• **Problem**
The answer must repeat every record exactly, with all pictures omitted.

• **Data in this exercise**
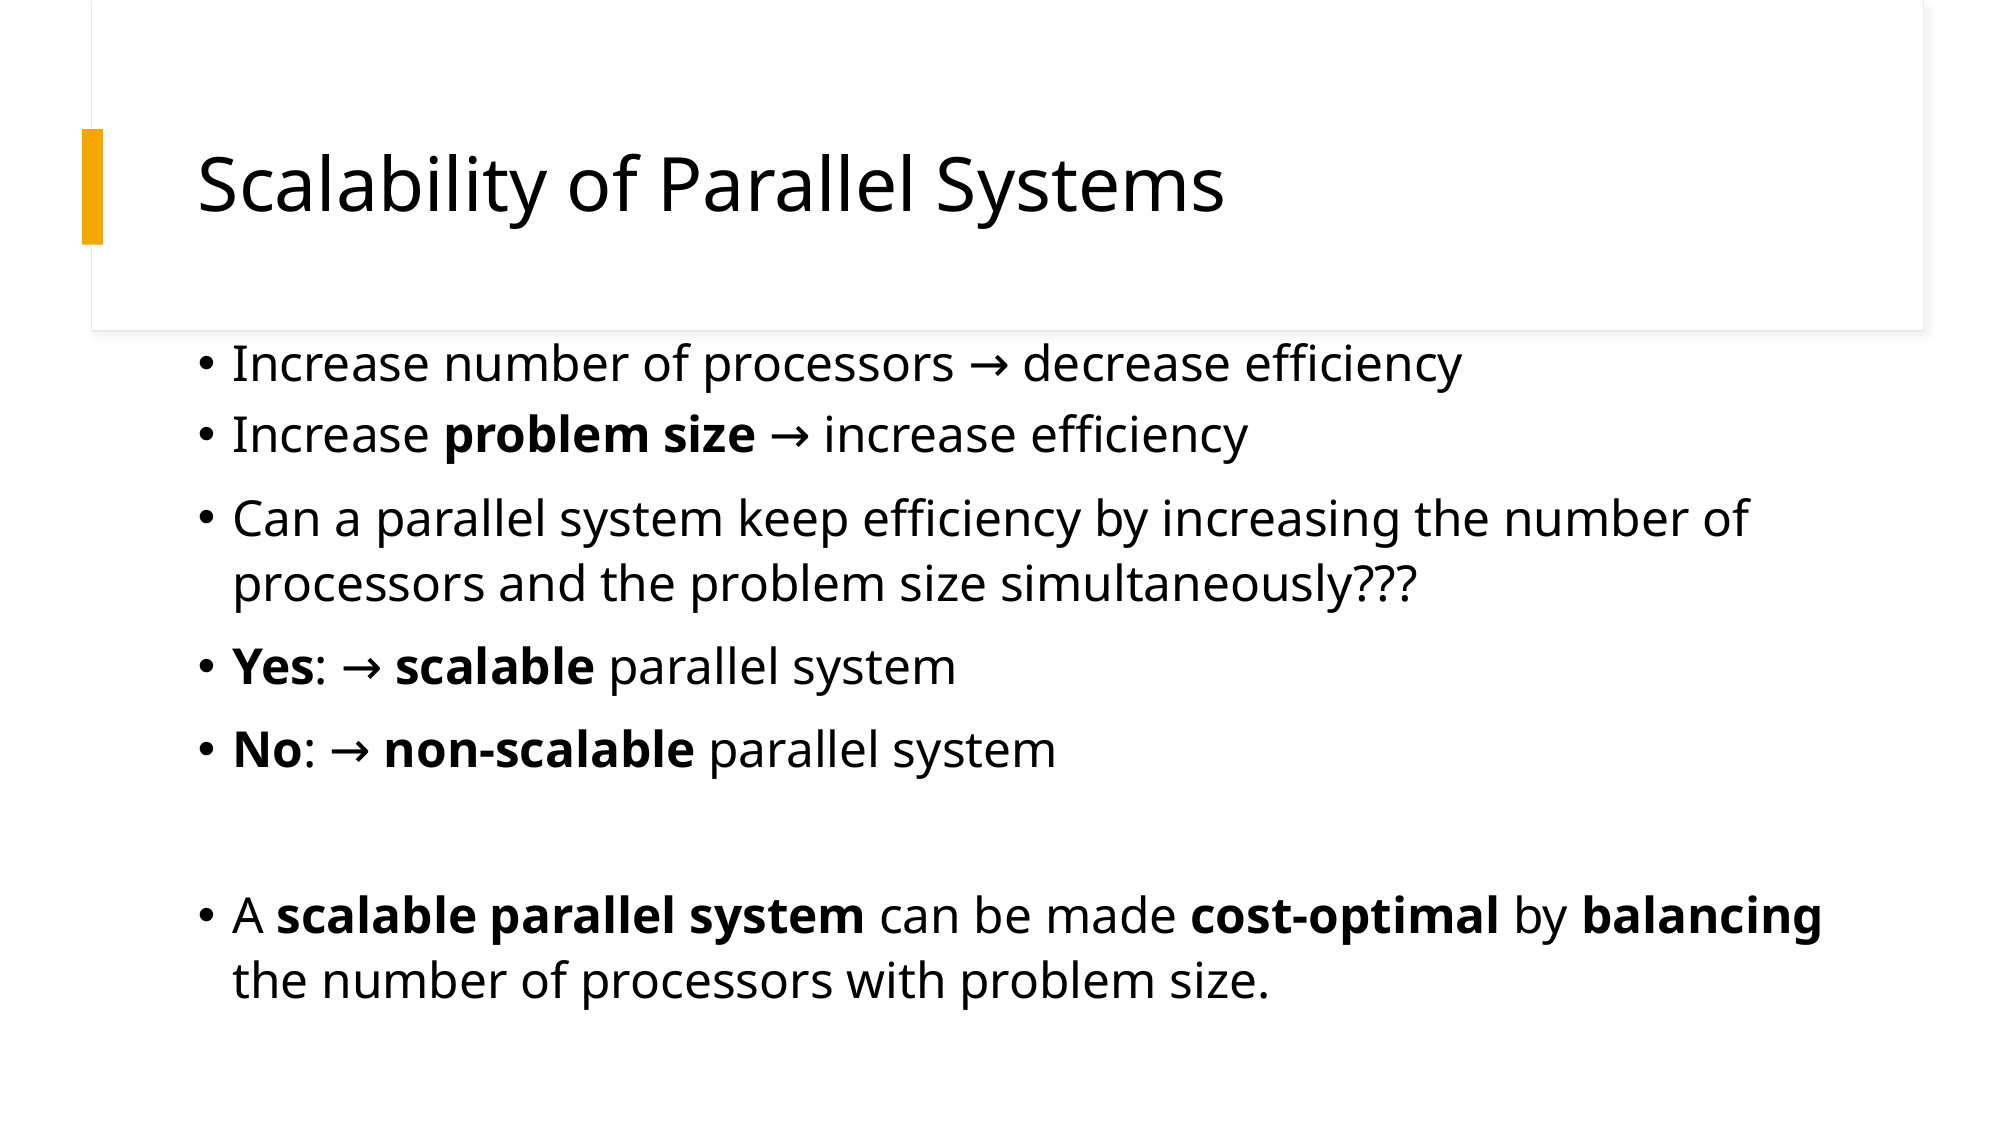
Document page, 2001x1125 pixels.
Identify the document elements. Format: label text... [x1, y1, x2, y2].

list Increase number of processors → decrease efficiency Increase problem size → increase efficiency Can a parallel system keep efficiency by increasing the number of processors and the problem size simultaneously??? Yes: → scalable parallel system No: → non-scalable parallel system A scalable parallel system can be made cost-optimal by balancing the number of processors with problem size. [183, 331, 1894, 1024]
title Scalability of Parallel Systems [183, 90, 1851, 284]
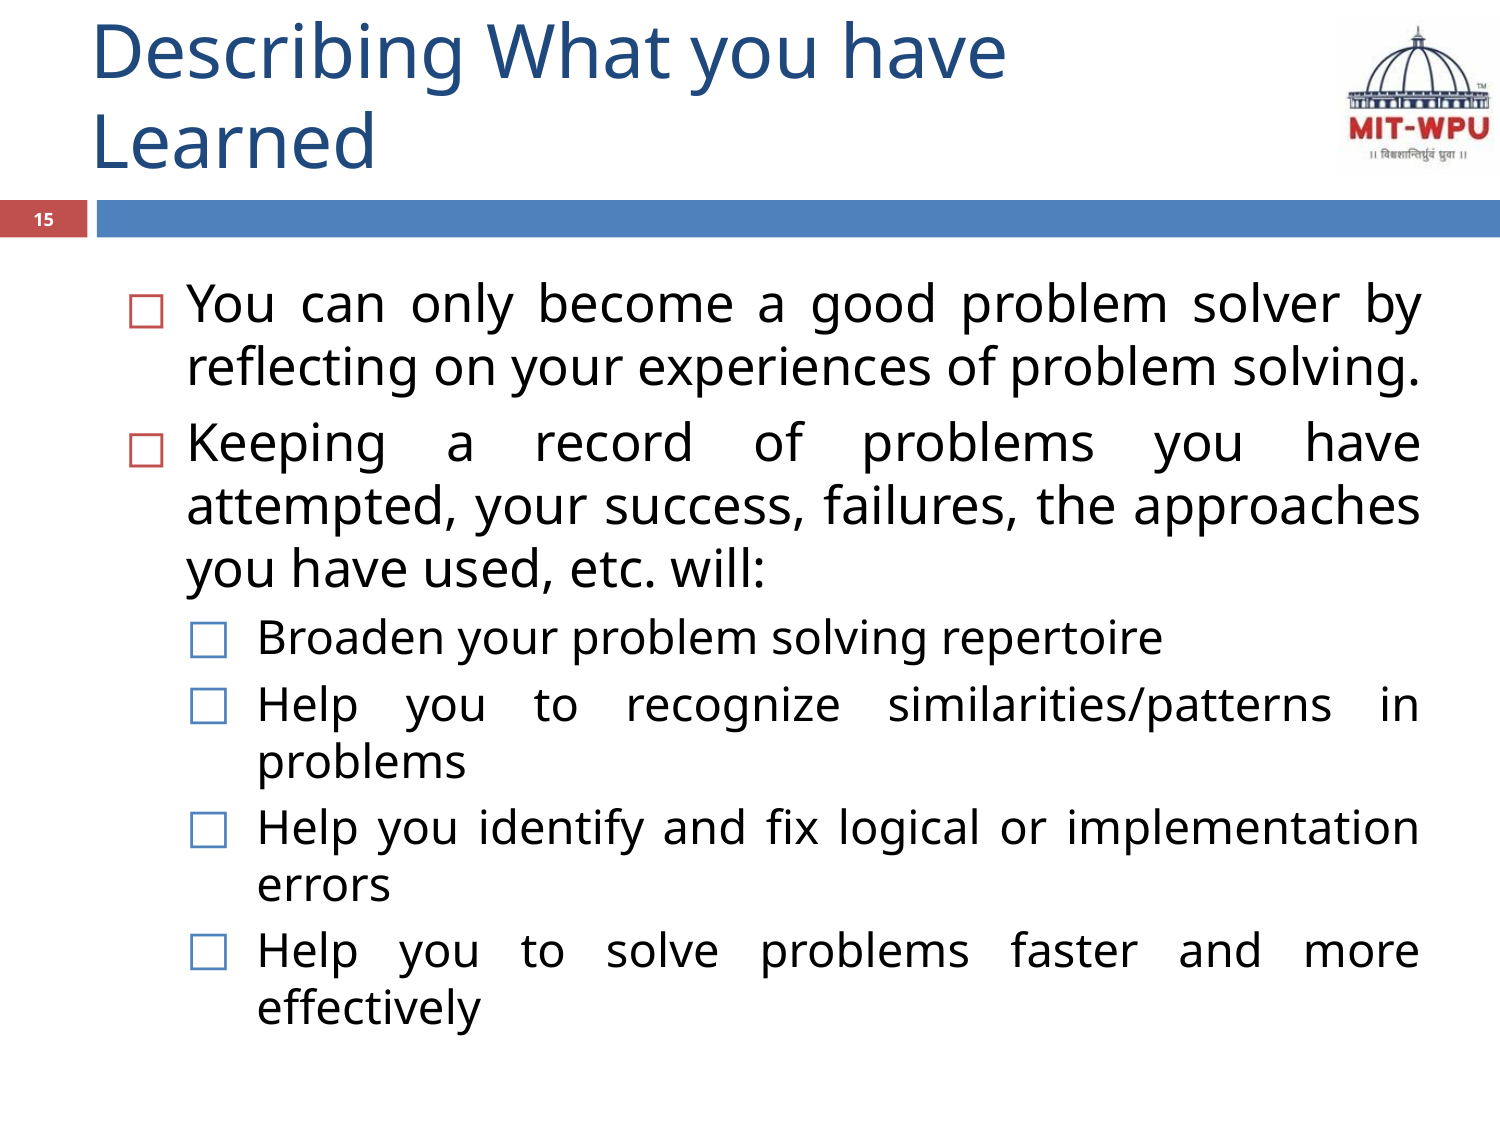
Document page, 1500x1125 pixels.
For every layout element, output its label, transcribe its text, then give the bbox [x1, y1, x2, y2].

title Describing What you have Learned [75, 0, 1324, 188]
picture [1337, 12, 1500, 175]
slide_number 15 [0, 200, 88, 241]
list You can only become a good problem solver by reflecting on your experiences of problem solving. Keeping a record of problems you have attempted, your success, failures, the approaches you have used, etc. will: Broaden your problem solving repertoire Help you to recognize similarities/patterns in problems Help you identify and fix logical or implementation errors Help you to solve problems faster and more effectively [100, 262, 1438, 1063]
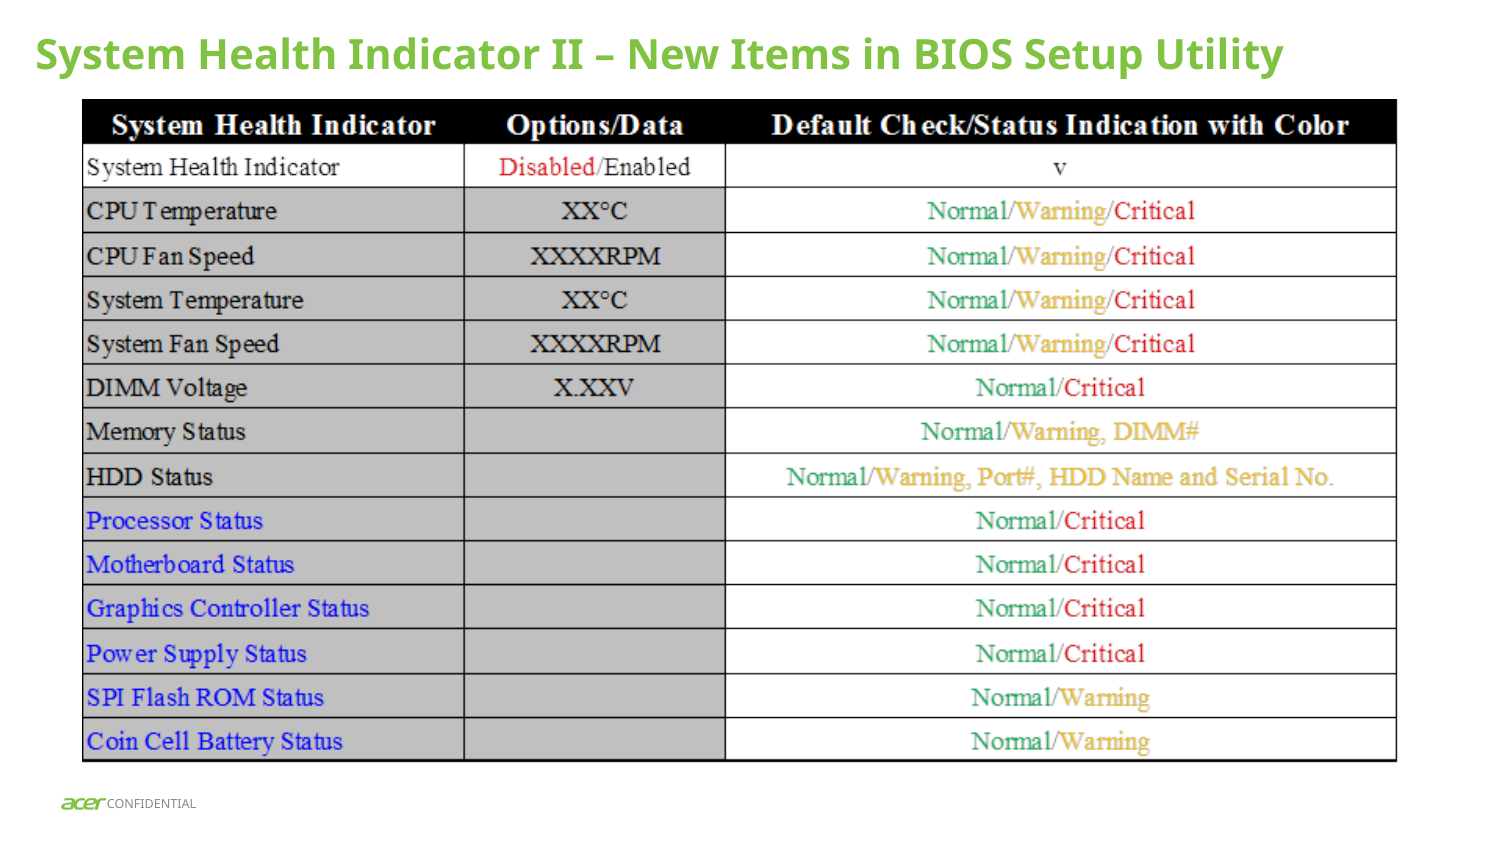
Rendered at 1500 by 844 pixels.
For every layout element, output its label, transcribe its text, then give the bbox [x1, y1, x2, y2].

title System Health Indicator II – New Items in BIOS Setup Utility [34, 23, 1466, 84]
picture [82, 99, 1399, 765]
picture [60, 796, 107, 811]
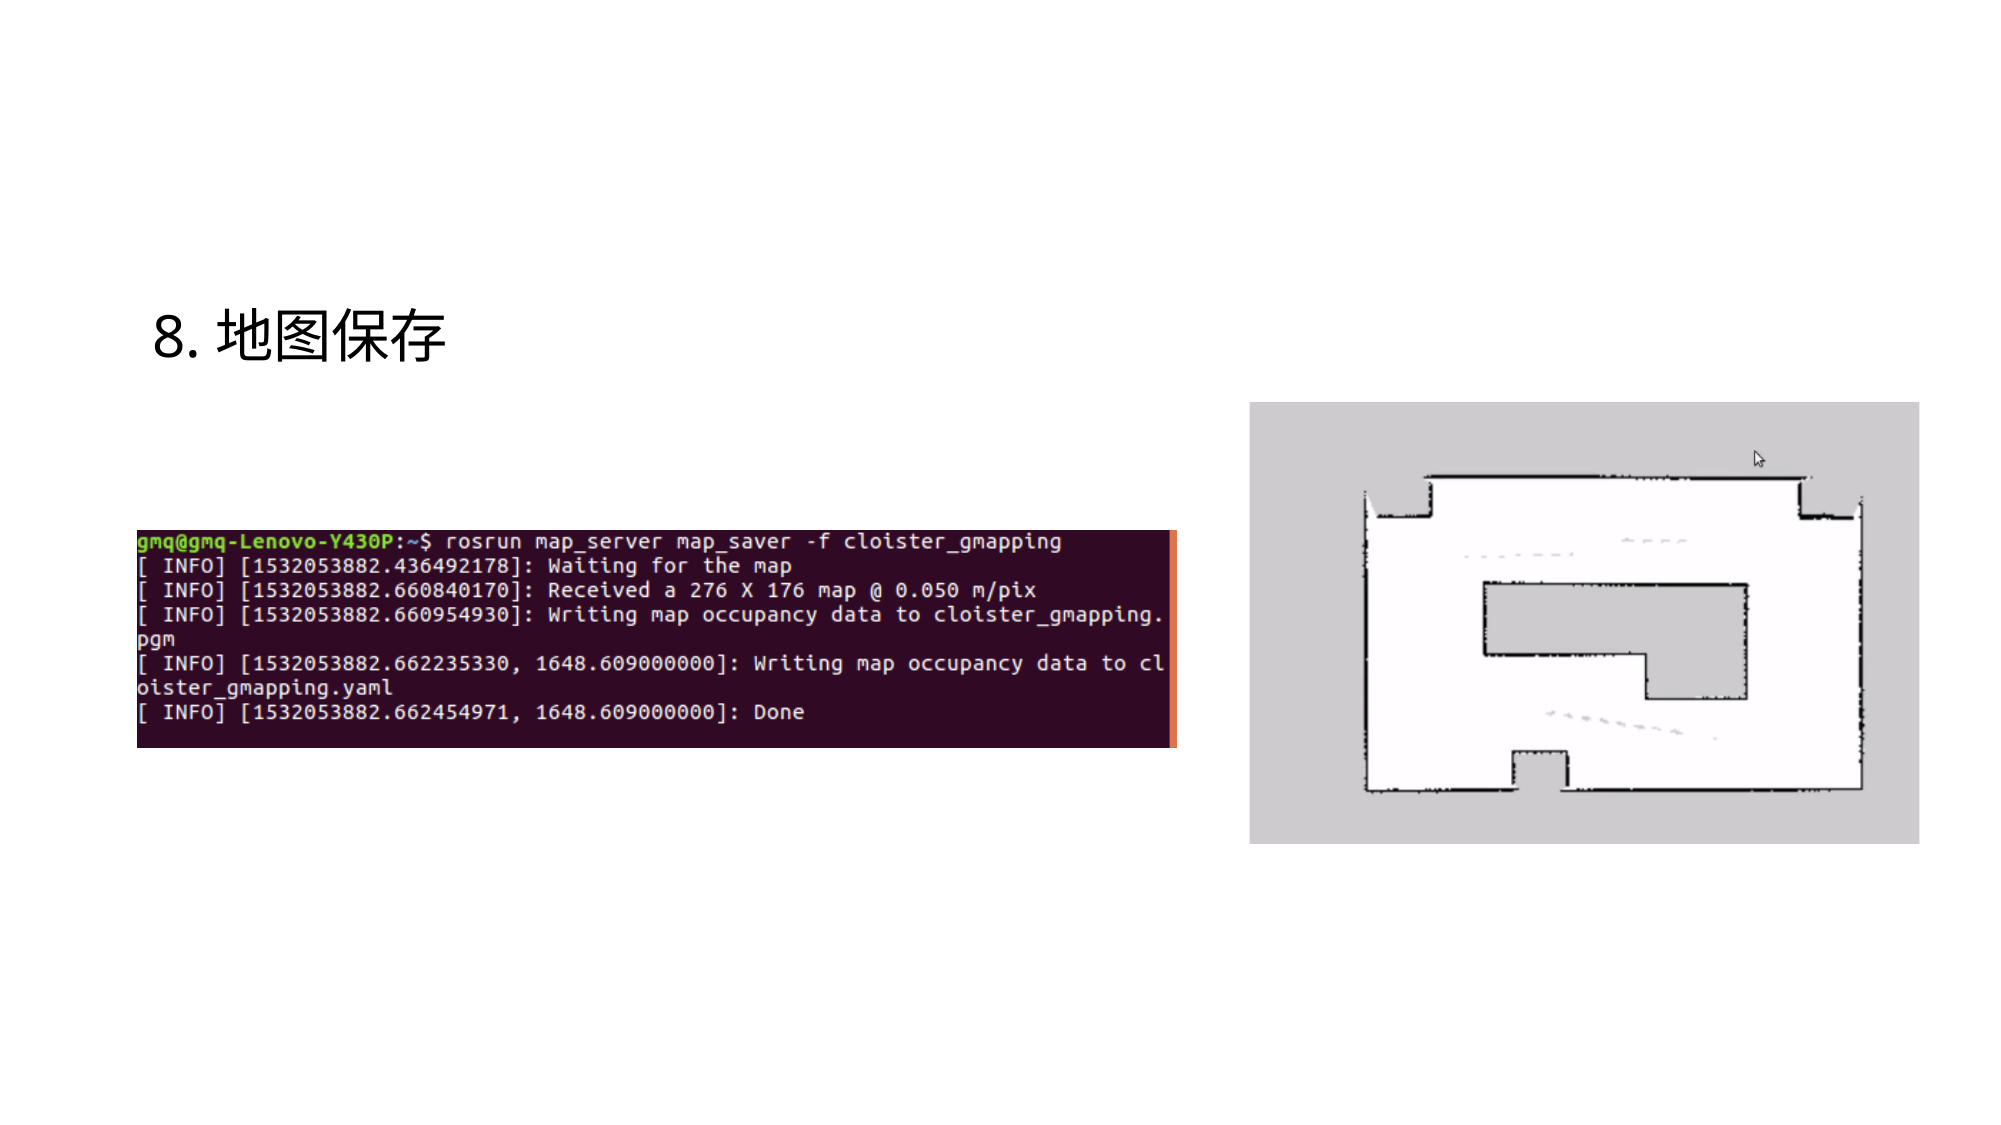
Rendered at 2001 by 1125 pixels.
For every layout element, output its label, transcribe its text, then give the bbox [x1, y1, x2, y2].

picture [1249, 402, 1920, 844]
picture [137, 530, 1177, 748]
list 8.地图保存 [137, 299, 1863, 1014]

• **Answer for the task**
Document page, 2001x1125 pixels.
Identify the document elements. Format: label text... [x1, y1, x2, y2].

list Increase number of processors → decrease efficiency Increase problem size → increase efficiency Can a parallel system keep efficiency by increasing the number of processors and the problem size simultaneously??? Yes: → scalable parallel system No: → non-scalable parallel system A scalable parallel system can be made cost-optimal by balancing the number of processors with problem size. [183, 331, 1894, 1024]
title Scalability of Parallel Systems [183, 90, 1851, 284]
Document page, 1500x1125 pixels.
For every layout element, output its label, transcribe its text, then give the bbox [x1, y1, x2, y2].

title Describing What you have Learned [75, 0, 1324, 188]
picture [1337, 12, 1500, 175]
slide_number 15 [0, 200, 88, 241]
list You can only become a good problem solver by reflecting on your experiences of problem solving. Keeping a record of problems you have attempted, your success, failures, the approaches you have used, etc. will: Broaden your problem solving repertoire Help you to recognize similarities/patterns in problems Help you identify and fix logical or implementation errors Help you to solve problems faster and more effectively [100, 262, 1438, 1063]
Rendered at 1500 by 844 pixels.
For every layout element, output its label, transcribe its text, then give the bbox [x1, y1, x2, y2].

title System Health Indicator II – New Items in BIOS Setup Utility [34, 23, 1466, 84]
picture [82, 99, 1399, 765]
picture [60, 796, 107, 811]
Rendered at 2001 by 1125 pixels.
For every layout element, output its label, transcribe its text, then give the bbox [x1, y1, x2, y2].

picture [1249, 402, 1920, 844]
picture [137, 530, 1177, 748]
list 8.地图保存 [137, 299, 1863, 1014]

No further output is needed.